* [Extrait de texte]
★ ★ ★

Trump est en passe de réaliser ce dont Staline avait rêvé sans succès : le démantèlement de l’Otan, clé de la sécurité de l’Europe depuis 1949
Quatre-vingt-dix ans après le krach de 1929, Donald Trump a déclenché une guerre commerciale et technologique contre la Chine mais aussi contre les alliés des États-Unis, tout en détruisant méthodiquement les institutions et les règles qui permettaient une coopération face aux chocs d’un capitalisme devenu universel. Cent ans après le traité de Versailles, il organise le retrait unilatéral des États-Unis du monde, laissant le champ libre aux ennemis de la démocratie. Au shutdown intérieur des administrations répond un shutdown diplomatique et stratégique.

★ ★ ★

* [Données enregistrées]
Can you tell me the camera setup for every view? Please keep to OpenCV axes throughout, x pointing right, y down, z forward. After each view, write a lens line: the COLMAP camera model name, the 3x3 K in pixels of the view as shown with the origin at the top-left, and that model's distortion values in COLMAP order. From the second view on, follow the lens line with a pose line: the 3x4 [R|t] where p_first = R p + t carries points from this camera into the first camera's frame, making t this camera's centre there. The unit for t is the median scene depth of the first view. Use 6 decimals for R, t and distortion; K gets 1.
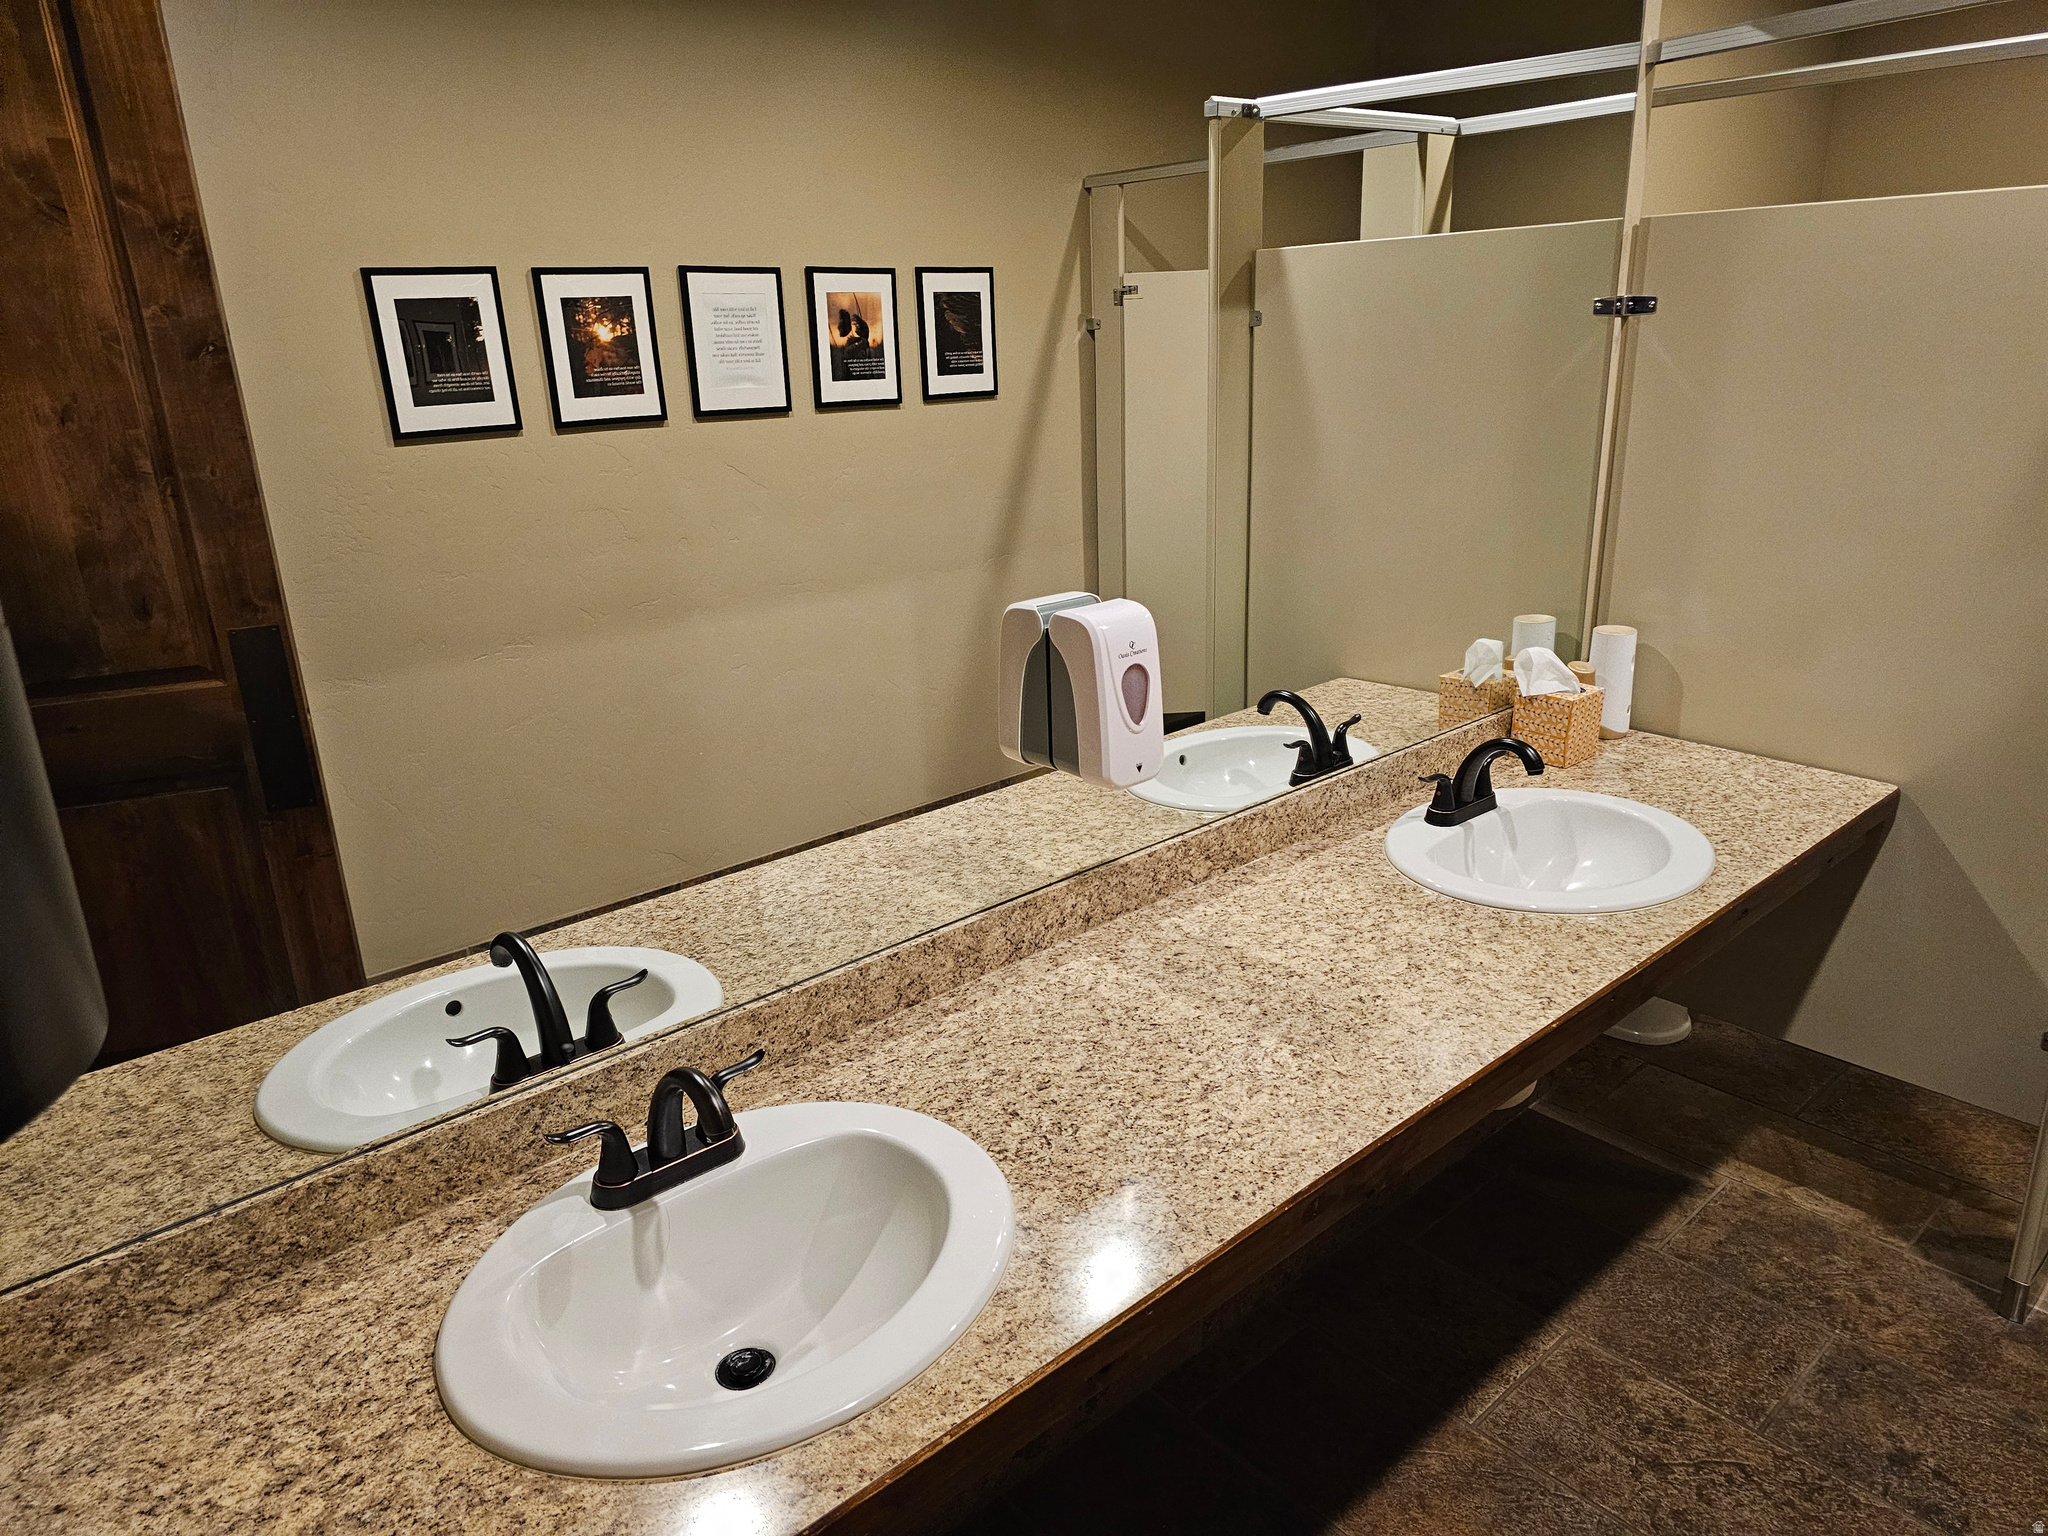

★ ★ ★

* [Tâches à réaliser]
1. D'après l'extrait sur Trump et l'Otan, depuis quelle année l'Otan est-elle la clé de la sécurité de l'Europe ?
2. Reproduisez mot pour mot la partie de l'extrait sur Trump et l'Otan qui s'ouvre sur les mots contenant « Trump est en » et se clôt sur « diplomatique et stratégique. ».
Les données n'interviennent en rien dans ce travail.

* [Résultats par tâche]
1. Depuis 1949.

2.
Trump est en passe de réaliser ce dont Staline avait rêvé sans succès : le démantèlement de l’Otan, clé de la sécurité de l’Europe depuis 1949
Quatre-vingt-dix ans après le krach de 1929, Donald Trump a déclenché une guerre commerciale et technologique contre la Chine mais aussi contre les alliés des États-Unis, tout en détruisant méthodiquement les institutions et les règles qui permettaient une coopération face aux chocs d’un capitalisme devenu universel. Cent ans après le traité de Versailles, il organise le retrait unilatéral des États-Unis du monde, laissant le champ libre aux ennemis de la démocratie. Au shutdown intérieur des administrations répond un shutdown diplomatique et stratégique.